1: length ml64 64 {InstBuf[3:0] = = 15}
2: format format1 ml64 {base_slot, ldst_slot, alu_slot}
					3: slot_opcodes base_slot {ADD.N, ADDX2, ADDX4, SUB, SUBX2, SUBX4,
     ADDI.N, AND, OR, XOR, BEQZ.N, BNEZ.N, BGEZ, BEQI, BNEI, BGEI, BNEI,
     BLTI, BEQ, BNE, BGE, BLT, BGEU, BLTU, L32I.N, L32R, L16UI, L16SI,
     L8UI, S32I.N, S16I, S8I, SLLI, SRLI, SRAI, J, JX, MOVI.N}
4: regfile × 128 × 32
5: slot_opcodes ldst_slot {loadx, storex} /* slot does 128b load/store*/
6: immediate_range sim8 128 127 1 /*8 bit signed offset field */
7: operation loadx {in × *a, in sim8 off, out × d} {out VAddr, in
      MemDataIn128}{
8: assign VAddr = a + off; assign d = MemDataIn128;}
9: operation storex {in × *a, in sim8 off, in × s} {out VAddr,out
      MemDataOut128}{
10:assign VAddr = a + off; assign MemDataOut128 = s;}
11:slot_opcodes alu_slot {addx, andx, orx} /* two new ALU operations on
        × regs */
12:operation addx {in × a, in × b, out × c} {} {assign c = a + b;}
13:operation andx {in × a, in × b, out × c} {} {assign c = a & b;}
14:operation orx {in × a, in × b, out × c} {} {assign c = a | b;}

The first three lines of this code block are identical to those of the previous example. The fourth line declares a new register file 128 bits wide and 32 entries deep. The fifth line lists the two load and store instructions for the new wide register file, which can be found in the second slot of the long instruction word. The sixth line defines a new immediate range, an 8-bit signed value, to be used as the offset range for the new 128-bit load and store instructions.

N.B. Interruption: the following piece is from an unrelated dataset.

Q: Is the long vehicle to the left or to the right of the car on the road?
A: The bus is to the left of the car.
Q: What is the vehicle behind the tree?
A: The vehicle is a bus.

Lines 7–10 fully define the new load and store instructions, in terms of basic interface signals Vaddr (the address used to access local data memory), MemDataIn128 (the data being returned from local data memory), and MemDataOut128 (the data to be sent to the local data memory). The use of 128-bit memory data signals also guarantees that the local data memory will be at least 128 bits wide. Line 11 lists the three new ALU operations that can be put in the third slot of the long instruction word. Lines 12–14 fully define those operations on the 128-bit wide register file: add, bit-wise AND, and bit-wise OR.

With this example, any combination of the 39 instructions (including NOP) in the first slot, three instructions in the second slot (loadx, storex, and NOP), and four instructions in the third slot can be combined to form legal instructions—a total of 468 combinations. This example shows the potential to independently specify operations to enable instruction-level parallelism. Moreover, all of the techniques for improving the performance of individual instructions—especially fusion and SIMD—are readily applied to the operations encoded in each sub-instruction.